Right before the code which saves the file, we insert a test:

// Check known encrypted area
if (decryptedData.Skip(testArea).Take(testLength).SequenceEqual(originalEncryptedBytes)) {
    Console.WriteLine("No change to known encrypted area");
    return;
}

This simply compares the original data with the data copied from the result pointer and exits the process if they are the same (the return statement will cause the finally block to execute to free the DLL, then return control to the Powershell host script).

As we just discussed, it’s possible we got back a big ol’ empty block of zeroes, so we also filter out these results:

if (decryptedData.Skip(testArea).Take(testLength).Max() == 0) {
    Console.WriteLine("Encrypted area is now all zeroes");
    return;
}

If the maximum byte value of the region is zero, then all the bytes are zero (you can also use .All(x => x == 0) if you prefer).

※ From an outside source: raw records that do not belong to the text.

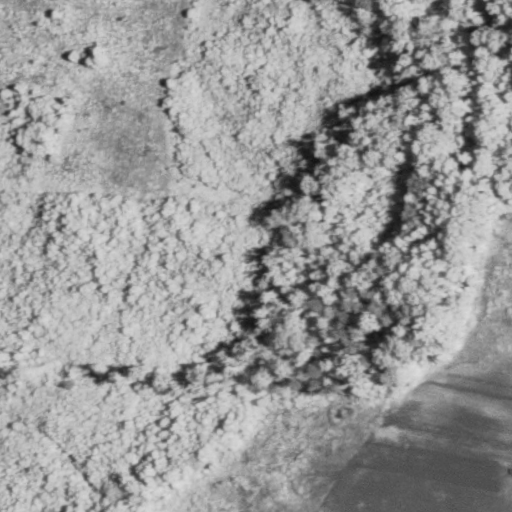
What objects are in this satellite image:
road: (504, 8)
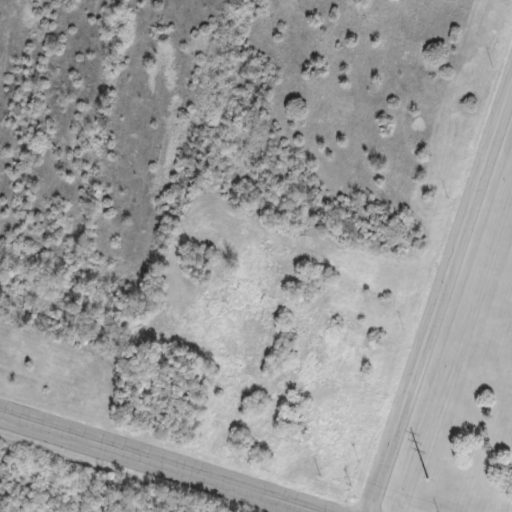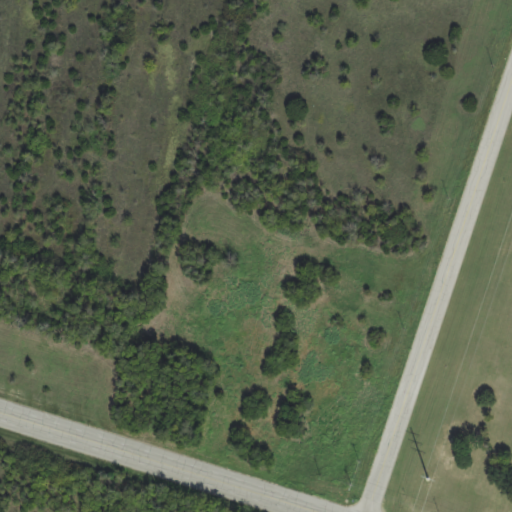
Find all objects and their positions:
road: (440, 303)
road: (156, 463)
power tower: (430, 479)
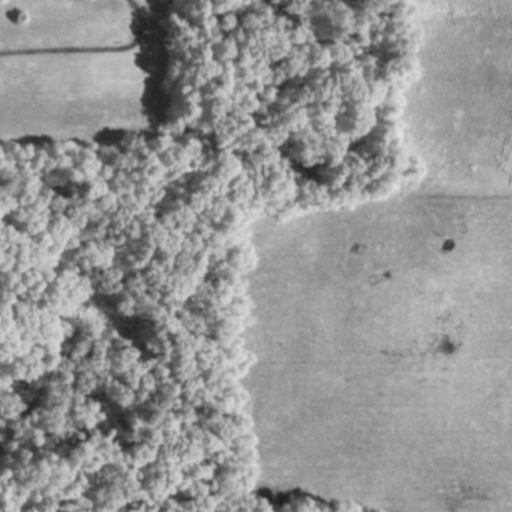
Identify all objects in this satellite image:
road: (91, 47)
park: (99, 257)
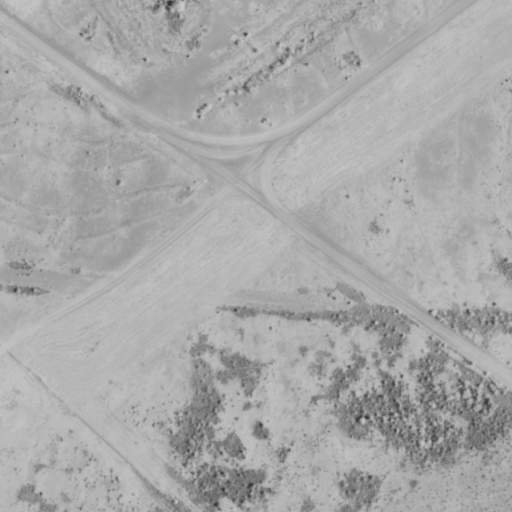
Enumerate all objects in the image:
road: (238, 151)
road: (367, 255)
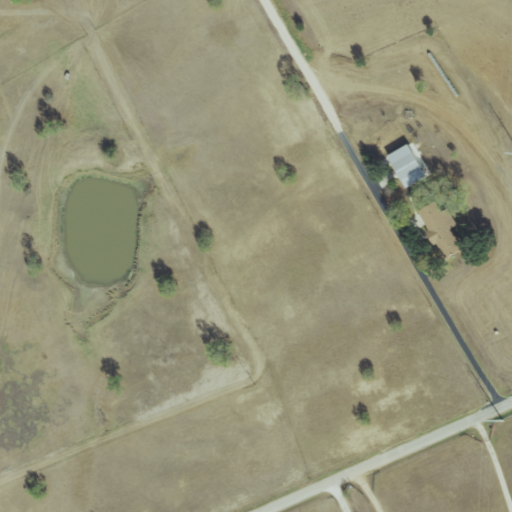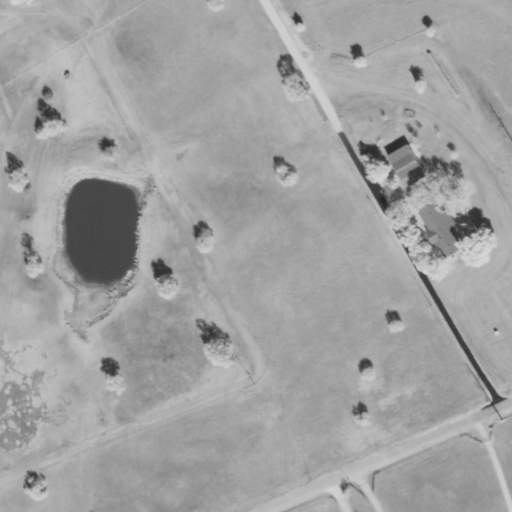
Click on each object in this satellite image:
building: (409, 165)
road: (379, 203)
building: (443, 229)
power tower: (500, 421)
road: (385, 455)
road: (493, 463)
road: (366, 490)
road: (339, 495)
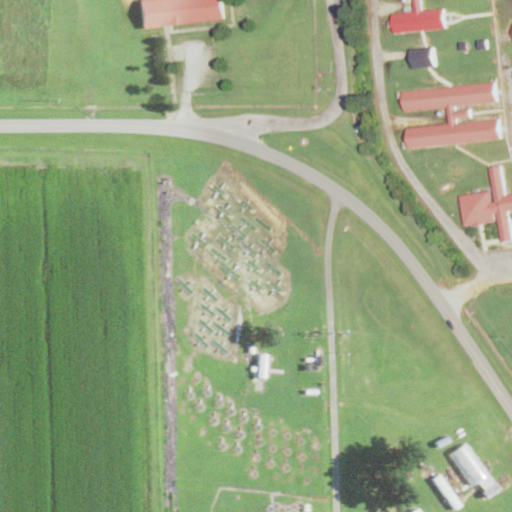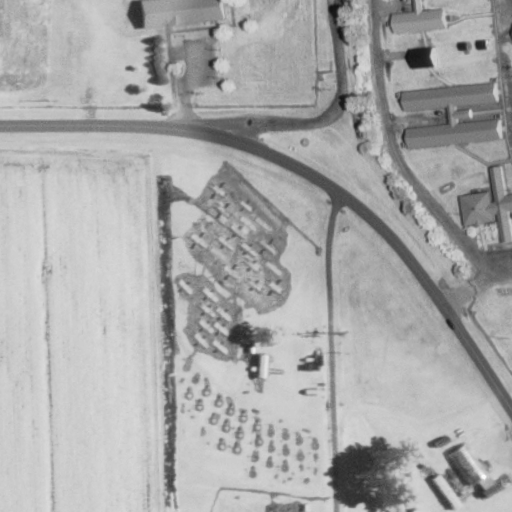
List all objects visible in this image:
building: (407, 0)
building: (348, 1)
building: (180, 10)
building: (181, 10)
building: (421, 18)
building: (422, 18)
building: (485, 44)
building: (466, 45)
building: (425, 55)
building: (426, 56)
road: (370, 63)
building: (442, 111)
building: (454, 113)
building: (454, 113)
road: (397, 153)
road: (307, 171)
building: (491, 203)
building: (491, 205)
crop: (256, 256)
building: (250, 348)
road: (331, 349)
building: (273, 356)
building: (261, 360)
building: (311, 361)
building: (354, 378)
building: (350, 383)
building: (259, 384)
building: (442, 440)
building: (468, 462)
building: (453, 475)
building: (488, 486)
building: (444, 490)
building: (301, 507)
building: (412, 510)
building: (412, 510)
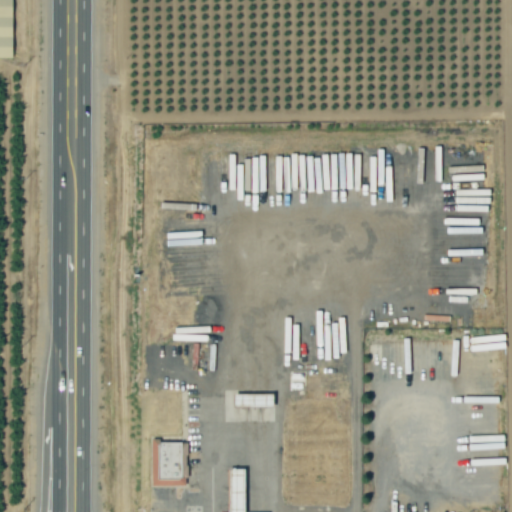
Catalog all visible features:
building: (5, 29)
road: (69, 82)
road: (69, 281)
building: (252, 400)
road: (240, 432)
road: (43, 450)
road: (69, 455)
building: (166, 463)
building: (235, 490)
road: (285, 511)
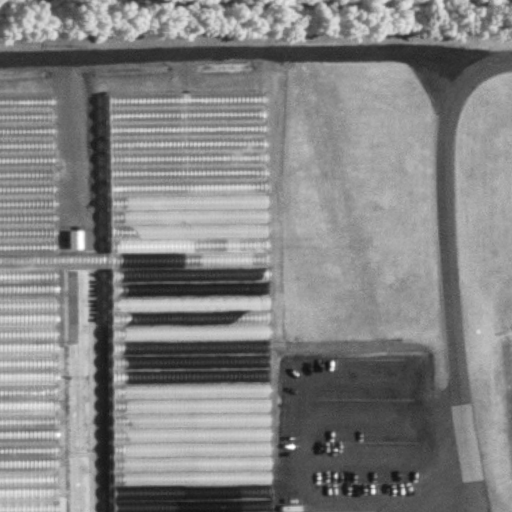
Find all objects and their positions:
road: (314, 3)
road: (249, 50)
building: (72, 238)
road: (454, 268)
building: (136, 313)
building: (185, 318)
road: (306, 429)
road: (448, 491)
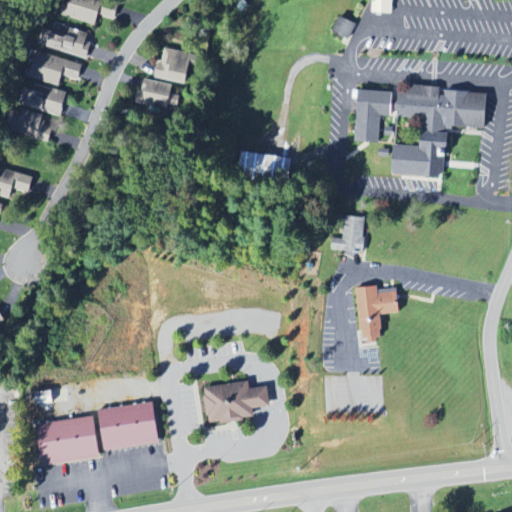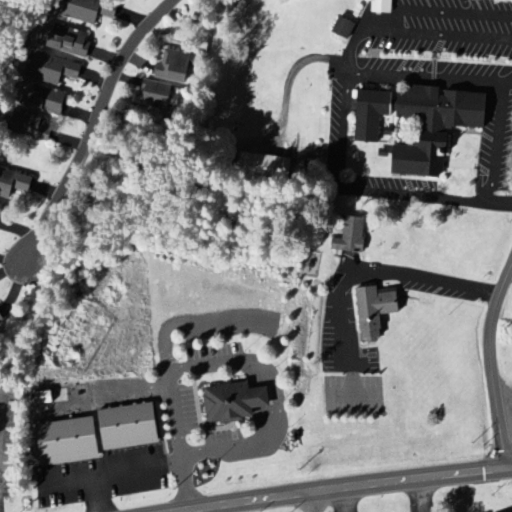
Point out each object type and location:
building: (383, 7)
building: (90, 11)
road: (457, 16)
building: (345, 28)
road: (362, 34)
road: (439, 37)
building: (68, 41)
building: (175, 66)
building: (54, 70)
road: (427, 80)
road: (508, 83)
building: (157, 95)
building: (44, 99)
building: (423, 123)
road: (90, 124)
building: (29, 125)
road: (495, 154)
building: (266, 165)
building: (14, 186)
road: (359, 190)
building: (0, 207)
building: (353, 236)
road: (511, 266)
road: (420, 279)
building: (376, 312)
building: (2, 320)
road: (490, 363)
building: (234, 402)
building: (98, 435)
road: (182, 456)
traffic signals: (503, 470)
road: (364, 492)
road: (308, 506)
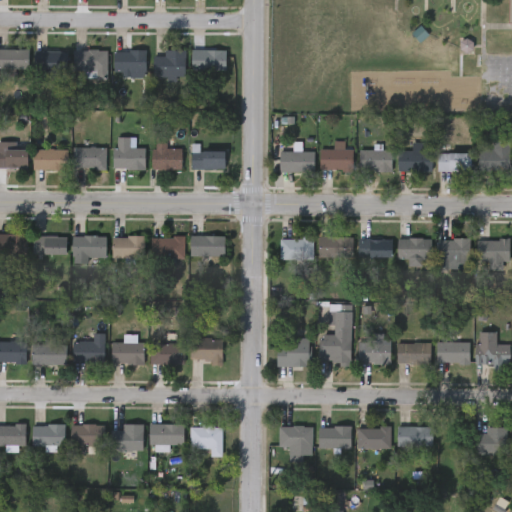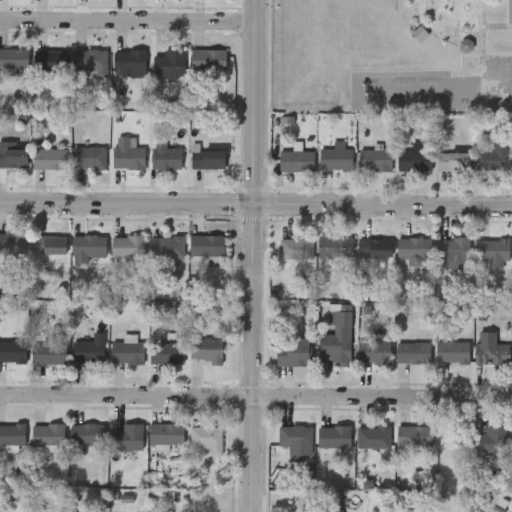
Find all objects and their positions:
building: (509, 11)
building: (509, 11)
road: (126, 21)
building: (13, 58)
building: (207, 59)
building: (50, 60)
building: (88, 60)
building: (13, 61)
building: (131, 61)
building: (168, 62)
building: (208, 62)
building: (50, 63)
building: (89, 63)
building: (132, 64)
building: (169, 66)
building: (126, 153)
building: (164, 154)
building: (12, 157)
building: (127, 157)
building: (165, 157)
building: (493, 157)
building: (49, 158)
building: (90, 158)
building: (205, 158)
building: (334, 158)
building: (374, 159)
building: (414, 159)
building: (495, 159)
building: (12, 160)
building: (91, 160)
building: (206, 160)
building: (295, 160)
building: (49, 161)
building: (335, 161)
building: (452, 161)
building: (375, 162)
building: (414, 162)
building: (296, 163)
building: (453, 164)
road: (255, 204)
building: (12, 245)
building: (48, 245)
building: (206, 246)
building: (12, 247)
building: (48, 247)
building: (126, 247)
building: (206, 248)
building: (334, 248)
building: (88, 249)
building: (168, 249)
building: (295, 249)
building: (334, 249)
building: (374, 249)
building: (127, 250)
building: (374, 250)
building: (88, 251)
building: (169, 251)
building: (296, 251)
building: (414, 251)
building: (492, 251)
building: (492, 252)
building: (414, 253)
building: (452, 255)
road: (252, 256)
building: (453, 256)
building: (336, 337)
building: (337, 339)
building: (88, 350)
building: (205, 350)
building: (491, 351)
building: (12, 352)
building: (47, 352)
building: (205, 352)
building: (89, 353)
building: (126, 353)
building: (292, 353)
building: (373, 353)
building: (412, 353)
building: (451, 353)
building: (492, 353)
building: (12, 354)
building: (166, 354)
building: (292, 354)
building: (373, 354)
building: (452, 354)
building: (47, 355)
building: (127, 355)
building: (412, 355)
building: (166, 356)
road: (255, 400)
building: (166, 434)
building: (47, 435)
building: (85, 435)
building: (12, 436)
building: (166, 436)
building: (47, 437)
building: (85, 437)
building: (126, 437)
building: (295, 437)
building: (491, 437)
building: (12, 438)
building: (206, 438)
building: (295, 438)
building: (334, 438)
building: (413, 438)
building: (334, 439)
building: (372, 439)
building: (413, 439)
building: (492, 439)
building: (126, 440)
building: (373, 440)
building: (206, 441)
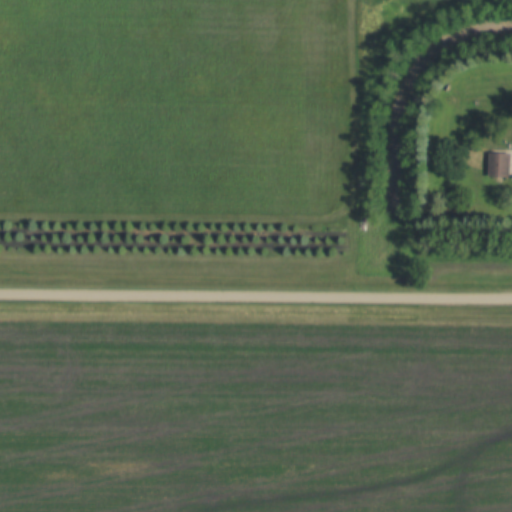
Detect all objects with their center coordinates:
building: (501, 165)
road: (256, 298)
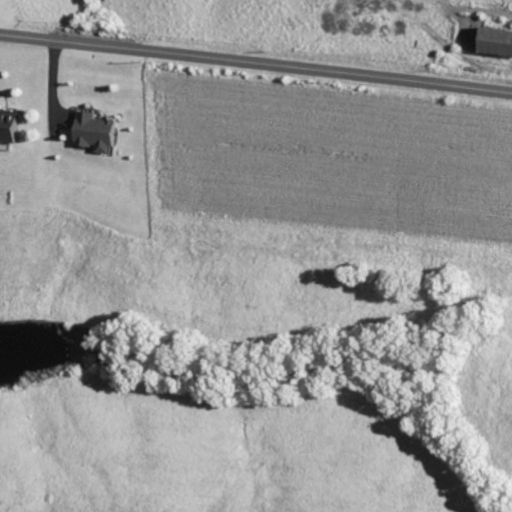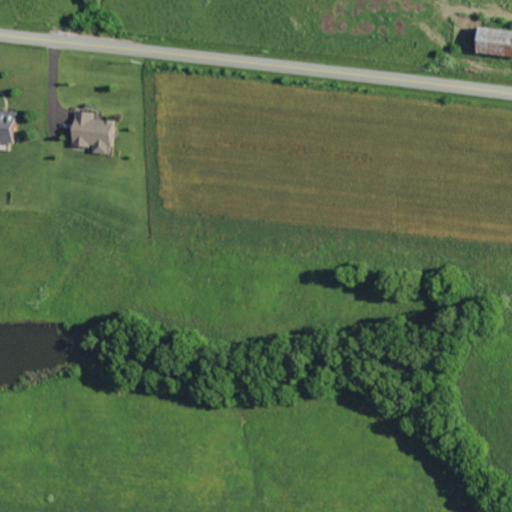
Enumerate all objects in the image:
building: (498, 40)
building: (501, 41)
road: (256, 58)
building: (99, 132)
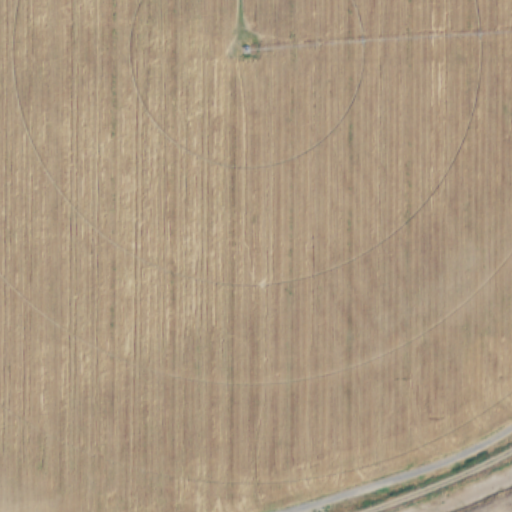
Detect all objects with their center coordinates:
road: (414, 472)
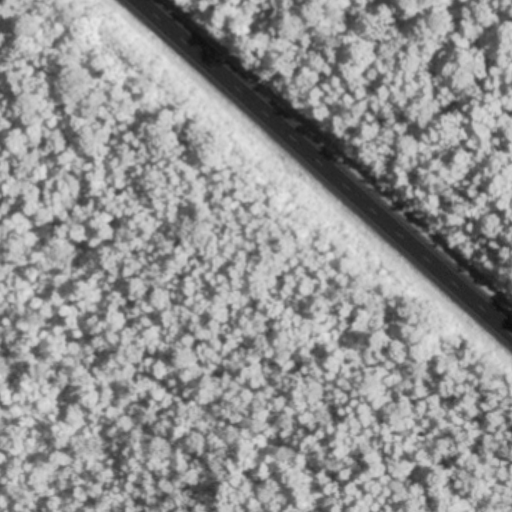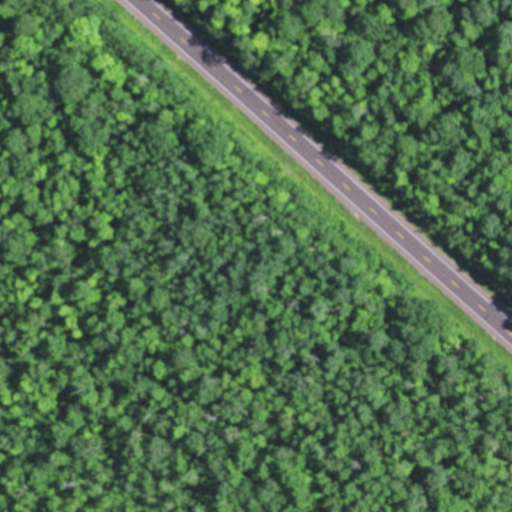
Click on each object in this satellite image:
road: (326, 164)
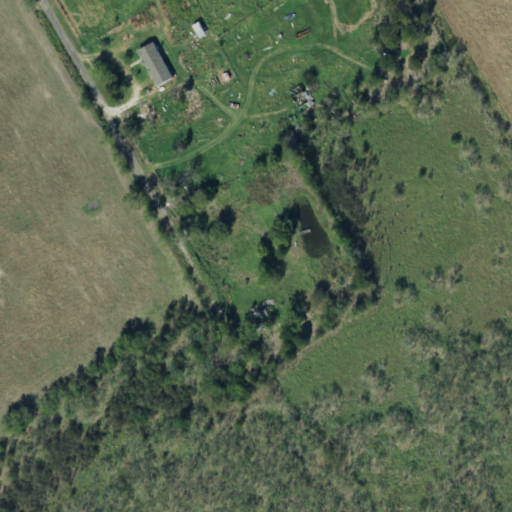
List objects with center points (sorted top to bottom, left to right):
building: (159, 65)
building: (308, 110)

This deals with the no change and all-zero scenarios, but it’s all possible we get junk back. Here we do the opposite: take a region near the start of the file which should not be changed (in this case the first 0x40 bytes are encrypted and the next 0x40 bytes are unencrypted), and test it to make sure that it has not changed:

var originalUnencryptedBytes = encryptedData.Skip(testLength).Take(testLength).ToArray();
// ...
 
if (!decryptedData.Skip(testLength).Take(testLength).SequenceEqual(originalUnencryptedBytes)) {
    Console.WriteLine("Area changed that should be left the same");
    return;
}

When we make these changes and re-run the scan using just the functions that generated file output last time, the overall output resembles this snippet:

...
Trying 0016ed40
No change to known encrypted area
Trying 0016ed90
No change to known encrypted area
Trying 0016f470
Area changed that should be left the same
Trying 0016f4c0
No change to known encrypted area
Trying 0016f5c0
Encrypted area is now all zeroes
Trying 0016f6a0
Encrypted area is now all zeroes
Trying 0016f810
No change to known encrypted area
Trying 001a52e0
No change to known encrypted area
Trying 001a7010
Saving...
Trying 001bce80
No change to known encrypted area
Trying 001c1860
No change to known encrypted area
Trying 001d6550
...

How many output files do we get now?
possibly-decrypted-001a7010.dat
One.
Let’s take a look inside at the same region as before:

000C02D0  16 00 00 00 5B 27 02 00 10 00 00 00 6B 27 02 00
000C02E0  11 00 00 00 7C 27 02 00 0E 00 00 00 8A 27 02 00
000C02F0  12 00 00 00 9C 27 02 00 0E 00 00 00 AA 27 02 00
000C0300  A5 2F 42 30 D5 23 B2 9C 94 2A C0 BA B5 98 A7 68

000C0310 0C 00 00 00 C7 27 02 00 0D 00 00 00 D4 27 02 00 000C0320 10 00 00 00 E4 27 02 00 0D 00 00 00 F1 27 02 00 000C0330 09 00 00 00 FA 27 02 00 0D 00 00 00 07 28 02 00

000C0340 12 00 00 00 19 28 02 00 13 00 00 00 2C 28 02 00 000C0350 15 00 00 00 41 28 02 00 15 00 00 00 56 28 02 00 000C0360 16 00 00 00 6C 28 02 00 0E 00 00 00 7A 28 02 00

Smokin’! We decrypted the data – or at least most of it. The 16 bytes at 0xC0300 are still messed up, but that is a complication unique to Genshin Impact; the main point is we have proven that the correct function has been found – and that is how you brute-force a function address with PowerShell. Nicely done!